LOVE: What the English Language Can’t Explain

Greek Words For Love

For many of us, the term LOVE is used in many ways.  The only way to really understand it’s meaning, is by hearing the context in which it’s used.  For example, if a husband told his wife, “I love you,” we would understand that differently than if a sister told her brother, “I love you.”  The English language offers one word (LOVE) with many meanings, and in communication, we decipher the true meaning in a particular context.

Well, not all languages are as complicated as English.  Greek offers four words for our relational LOVE and at least one for possessive LOVE.  This becomes very important when understanding Scripture and knowing what kind of love the Bible is referring to.  I would never consider myself a Greek scholar, but hopefully this gives you a better understanding of the word and it’s meaning.

1. Phileo

This is friendship love – the kind of love we have for a friend. This particular love is interesting because it’s the only love we actually choose. Generally speaking, love is a very natural thing, and in many cases, necessary to survive. While many of us have the desire and want to socialize and have friends, it’s still a choice to do so. In the Bible, we read about loving each other in unity and also the relational love between God and humanity (John 16:27).
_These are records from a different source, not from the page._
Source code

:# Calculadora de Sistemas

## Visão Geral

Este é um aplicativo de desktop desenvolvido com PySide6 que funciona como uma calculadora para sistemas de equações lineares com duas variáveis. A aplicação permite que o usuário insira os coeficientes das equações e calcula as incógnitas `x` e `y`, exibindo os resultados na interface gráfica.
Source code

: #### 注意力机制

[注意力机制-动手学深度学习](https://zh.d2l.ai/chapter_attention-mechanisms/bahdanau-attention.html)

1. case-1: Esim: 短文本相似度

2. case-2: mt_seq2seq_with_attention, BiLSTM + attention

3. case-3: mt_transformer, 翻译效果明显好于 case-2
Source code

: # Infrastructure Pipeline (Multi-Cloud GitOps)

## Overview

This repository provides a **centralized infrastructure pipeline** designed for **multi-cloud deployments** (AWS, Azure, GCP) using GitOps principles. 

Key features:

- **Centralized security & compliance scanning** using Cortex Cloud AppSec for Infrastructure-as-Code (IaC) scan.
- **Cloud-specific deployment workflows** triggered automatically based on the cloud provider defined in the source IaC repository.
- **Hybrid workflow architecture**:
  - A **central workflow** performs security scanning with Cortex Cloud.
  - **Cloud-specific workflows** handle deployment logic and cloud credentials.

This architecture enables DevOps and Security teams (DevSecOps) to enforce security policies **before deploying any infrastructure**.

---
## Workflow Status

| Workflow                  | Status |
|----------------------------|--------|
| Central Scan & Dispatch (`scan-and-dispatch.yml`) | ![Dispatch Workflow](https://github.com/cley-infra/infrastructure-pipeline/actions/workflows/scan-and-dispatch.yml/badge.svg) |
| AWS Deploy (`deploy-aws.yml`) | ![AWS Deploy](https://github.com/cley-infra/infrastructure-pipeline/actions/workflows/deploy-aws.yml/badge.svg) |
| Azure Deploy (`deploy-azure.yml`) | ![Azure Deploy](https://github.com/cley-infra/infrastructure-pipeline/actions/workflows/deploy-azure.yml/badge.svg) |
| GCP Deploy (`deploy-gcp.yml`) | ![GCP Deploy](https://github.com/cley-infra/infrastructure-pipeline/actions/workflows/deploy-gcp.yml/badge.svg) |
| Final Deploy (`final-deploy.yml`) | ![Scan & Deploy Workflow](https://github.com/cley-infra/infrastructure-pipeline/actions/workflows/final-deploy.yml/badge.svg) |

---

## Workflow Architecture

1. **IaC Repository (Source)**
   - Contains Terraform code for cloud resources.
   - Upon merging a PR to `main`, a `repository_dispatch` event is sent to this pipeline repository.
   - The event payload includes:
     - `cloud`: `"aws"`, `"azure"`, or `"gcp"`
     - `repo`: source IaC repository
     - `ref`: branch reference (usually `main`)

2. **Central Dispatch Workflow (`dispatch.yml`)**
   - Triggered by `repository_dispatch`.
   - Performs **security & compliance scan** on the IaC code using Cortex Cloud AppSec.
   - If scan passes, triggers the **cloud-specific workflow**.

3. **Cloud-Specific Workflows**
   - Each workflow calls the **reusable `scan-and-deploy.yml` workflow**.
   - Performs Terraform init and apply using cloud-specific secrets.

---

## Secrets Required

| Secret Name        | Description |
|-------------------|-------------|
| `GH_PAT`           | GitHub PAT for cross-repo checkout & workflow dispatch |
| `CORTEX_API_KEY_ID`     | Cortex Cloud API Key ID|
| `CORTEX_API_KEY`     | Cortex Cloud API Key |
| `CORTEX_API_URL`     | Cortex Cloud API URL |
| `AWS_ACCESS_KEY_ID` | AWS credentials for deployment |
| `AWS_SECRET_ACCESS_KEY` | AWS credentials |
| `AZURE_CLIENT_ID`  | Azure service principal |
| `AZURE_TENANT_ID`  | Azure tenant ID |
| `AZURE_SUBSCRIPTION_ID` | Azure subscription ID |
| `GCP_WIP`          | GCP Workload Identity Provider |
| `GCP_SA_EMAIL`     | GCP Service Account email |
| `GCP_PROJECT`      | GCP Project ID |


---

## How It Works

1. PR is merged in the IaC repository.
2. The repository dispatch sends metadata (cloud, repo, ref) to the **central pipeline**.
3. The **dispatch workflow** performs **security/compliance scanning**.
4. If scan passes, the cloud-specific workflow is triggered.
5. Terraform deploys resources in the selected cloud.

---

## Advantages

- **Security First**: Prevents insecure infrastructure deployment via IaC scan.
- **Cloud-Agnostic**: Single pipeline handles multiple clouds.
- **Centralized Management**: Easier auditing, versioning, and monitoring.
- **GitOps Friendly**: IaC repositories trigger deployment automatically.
In this particular case, the follower of Christ finds friendship and relationship with the Father because we chose to follow.

2. Eros

While some will say there are exceptions, eros is normally used when referring to the passionate or sexual love between two people.  This is where the word erotic comes from.  Interestingly enough, this is the only word for love that doesn’t show up in scripture.  We can’t prove why, however, I would think we don’t see it because the Bible isn’t about this kind of love.  Yes, God intended us to be fruitful and multiply; however, the biblical story is between God and humanity.

3. Storge

Where eros is the love between a man and women and phileo is the love between friends, storge is the natural bond of love between family members.  This is the love between parents and their children, between siblings, and among social and racial groups (patriotism).  While this word doesn’t directly show up in the Bible, there is a compound version found in Romans 12:10.  It is a combination of philia and storge, giving a translation of “love one another with brotherly [and sisterly] affection,” or with a “strong natural affection.”

4. Agape

While eros, philia, and storge all have relational components, agape is much different.  It’s still a relational love; however, it’s affectionate and not attractive.  Agape is more concerned with unconditional giving than merited receiving.  Of course, this is the kind of love we experience with God, and it’s the kind of love God expects us to show each other – especially in terms of forgiveness.  We try, however, to love God with agape love with our obedience, our love for him in our worship, by accepting Christ, and by mirroring that love among one another.  A perfect example of this kind of love can be read in John 3:16, where John explains how the Father sent the Son to die for us to give us eternal life to all who except it.

Our language is so simple compared to other languages.  As a result, we need to be careful how we interpret words like LOVE so we embrace the correct meaning.  When reading Scripture, it’s important to note that agape LOVE is the end goal, while philia and storge fit into our personal relationships with one another and  eros is very important among healthy marriages, the Bible is most concerned about how God loves us with agape love.  Epithumia refers to our desire to pursue healthy or harmful passions – the former pushes us towards understanding agape better, while the latter blurs our vision altogether.